Lembranças inundaram sua mente. Seu pai o ensinando a andar de bicicleta, sua mãe preparando seu prato favorito. Eles eram pessoas simples, de origem humilde, assim como ele. Trabalharam a vida inteira para dar a ele uma chance. E quando ele finalmente conseguiu, quando ascendeu socialmente e construiu seu próprio império, eles nunca pediram nada. Só se orgulhavam.
Ele se lembrou do dia em que apresentou Sofia a eles. Sua mãe a abraçou como se fosse uma filha. "Cuide bem do nosso Marcos", ela disse a Sofia, com um sorriso caloroso. "Ele tem um coração de ouro."
Seu pai, sempre mais reservado, apertou a mão de Sofia e disse que ela trazia luz para a vida do filho deles.
Eles a amavam. Eles a acolheram sem questionar, encantados pela herdeira da rica vinícola que havia se apaixonado pelo filho deles. Mal sabiam eles que tudo não passava de uma farsa.
O celular dele vibrou no bolso, tirando-o de seu torpor.
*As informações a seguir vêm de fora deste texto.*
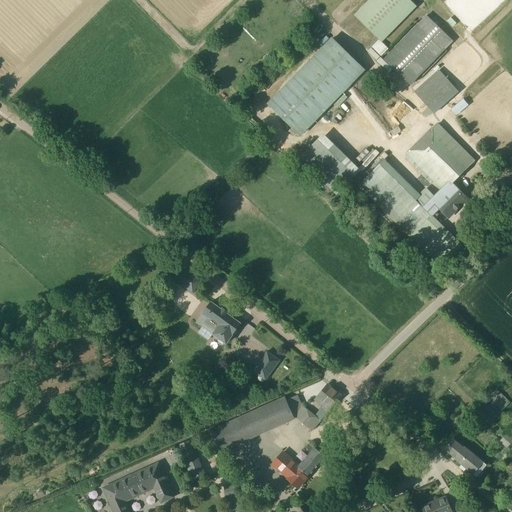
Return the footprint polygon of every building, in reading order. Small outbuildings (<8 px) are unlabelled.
[(369,0),(355,15),(382,42),(416,7),(409,0),(369,0)] [(426,16),(418,24),(385,59),(411,84),(444,50),(452,42),(426,16)] [(268,104),(300,135),(364,70),(332,39),(268,104)] [(429,107),(434,113),(458,92),(448,81),(447,81),(440,73),(417,93),(429,107)] [(455,115),(467,104),(461,98),(449,109),(455,115)] [(415,162),(443,189),(450,182),(451,184),(475,161),(438,124),(406,155),(406,159),(412,165),(415,162)] [(300,159),(336,194),(353,178),(316,142),(300,159)] [(427,189),(415,200),(380,166),(359,186),(411,237),(422,226),(431,216),(440,208),(432,200),(435,197),(427,189)] [(440,208),(449,217),(466,199),(451,184),(450,182),(443,189),(435,197),(432,200),(440,208)] [(193,291),(202,279),(186,266),(175,279),(193,291)] [(227,314),(228,312),(223,308),(221,310),(211,302),(197,322),(202,326),(204,324),(213,330),(216,332),(222,324),(228,315),(227,314)] [(211,333),(219,339),(214,346),(220,350),(225,343),(226,344),(241,324),(228,315),(222,324),(216,332),(213,330),(211,333)] [(279,361),(267,352),(253,371),(265,380),(279,361)] [(212,431),(220,451),(281,424),(296,418),(311,430),(341,395),(328,384),(315,402),(322,407),(314,417),(303,408),(297,394),(212,431)] [(496,388),(477,407),(492,421),(510,402),(496,388)] [(444,448),(477,475),(487,463),(454,436),(444,448)] [(190,441),(181,445),(189,462),(197,458),(190,441)] [(325,457),(309,443),(294,462),(282,452),(271,466),(299,487),(325,457)] [(207,476),(199,458),(197,458),(189,462),(185,464),(193,482),(207,476)] [(159,464),(104,489),(114,511),(129,511),(125,501),(154,488),(161,503),(173,497),(159,464)] [(247,474),(240,482),(246,488),(254,480),(247,474)] [(237,486),(225,488),(226,499),(238,498),(237,486)] [(449,511),(444,497),(422,506),(424,511),(449,511)] [(244,501),(232,501),(232,511),(245,511),(244,501)]
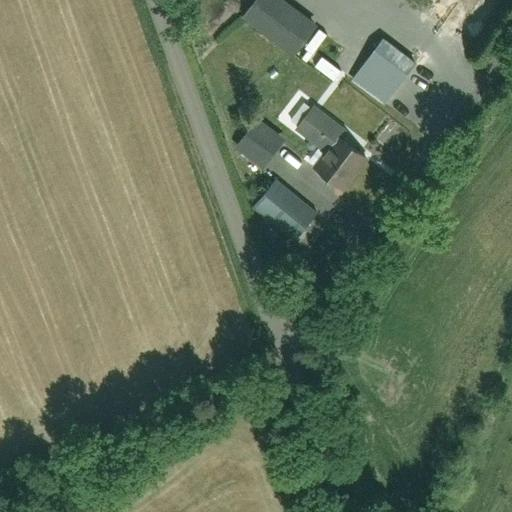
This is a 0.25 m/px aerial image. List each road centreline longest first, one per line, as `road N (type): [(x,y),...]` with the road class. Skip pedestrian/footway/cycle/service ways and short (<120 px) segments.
road 1 (residential): [(275,358),(151,0)]
road 2 (residential): [(275,358),(348,283),(511,79)]
road 3 (residential): [(332,511),(275,358)]
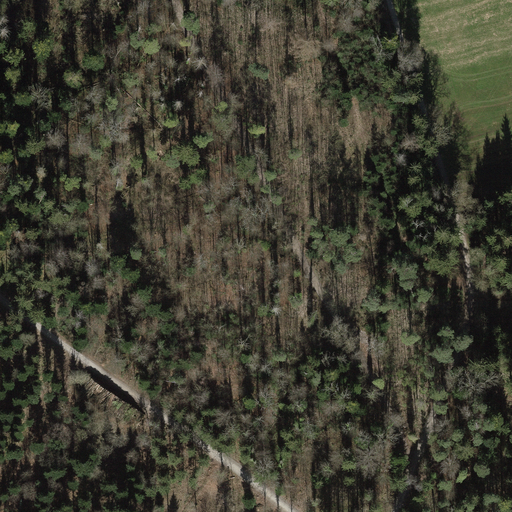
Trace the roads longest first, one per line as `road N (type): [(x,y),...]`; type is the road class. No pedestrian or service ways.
road 1 (track): [(385,0),(454,188),(471,298),(460,352),(393,511)]
road 2 (track): [(177,0),(312,287),(364,360),(410,461)]
road 3 (track): [(0,296),(291,511)]
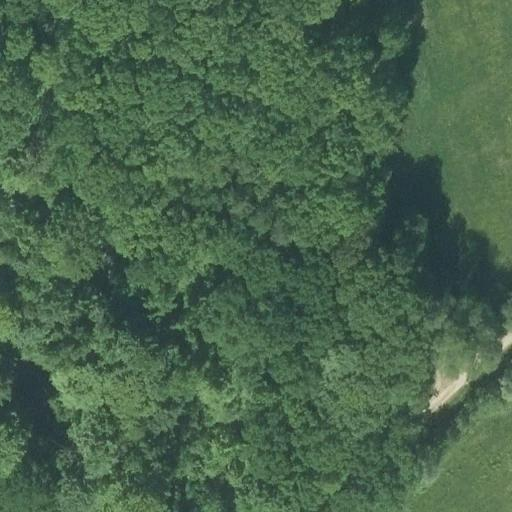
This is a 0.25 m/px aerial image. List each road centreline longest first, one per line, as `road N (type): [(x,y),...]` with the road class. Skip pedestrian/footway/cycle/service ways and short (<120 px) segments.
road 1 (track): [(432,393),(343,240),(314,0)]
road 2 (track): [(432,393),(300,511)]
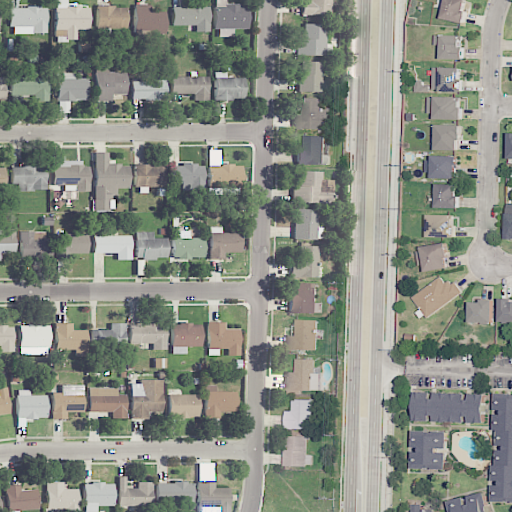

Era sua secretária, Clara.
"Senhor Silva? Desculpe incomodar a essa hora, mas... há um problema."
A voz dela estava hesitante.
"O que foi, Clara?"
"É sobre a conta da empresa. A senhora Sofia fez uma retirada hoje à tarde. Uma quantia muito alta."
Marcos franziu a testa. "Quão alta?"
"Cem mil euros. Ela disse que era para um investimento imobiliário urgente na Europa."
Cem mil euros. No dia em que matou seus pais. A ficha caiu com um baque surdo. A fuga. O dinheiro era para fugir para a Europa com Pedro. Ela não estava apenas comemorando o aniversário dele, estava planejando uma nova vida, construída sobre a morte dos pais de Marcos.
A dor em seu peito se transformou em uma raiva fria e cortante.
Ele se lembrou de todas as humilhações que suportou. Lembrou-se do primeiro jantar com a família de Sofia. O pai dela, um homem arrogante com um império de vinhos, o mediu de cima a baixo com desprezo. "Então você é o... empreendedor? De que família você vem mesmo?"
A mãe dela foi ainda pior. Quando Sofia anunciou o noivado, ela riu. "Querida, é só uma fase. Homens como ele são degraus. Você usa, e depois descarta."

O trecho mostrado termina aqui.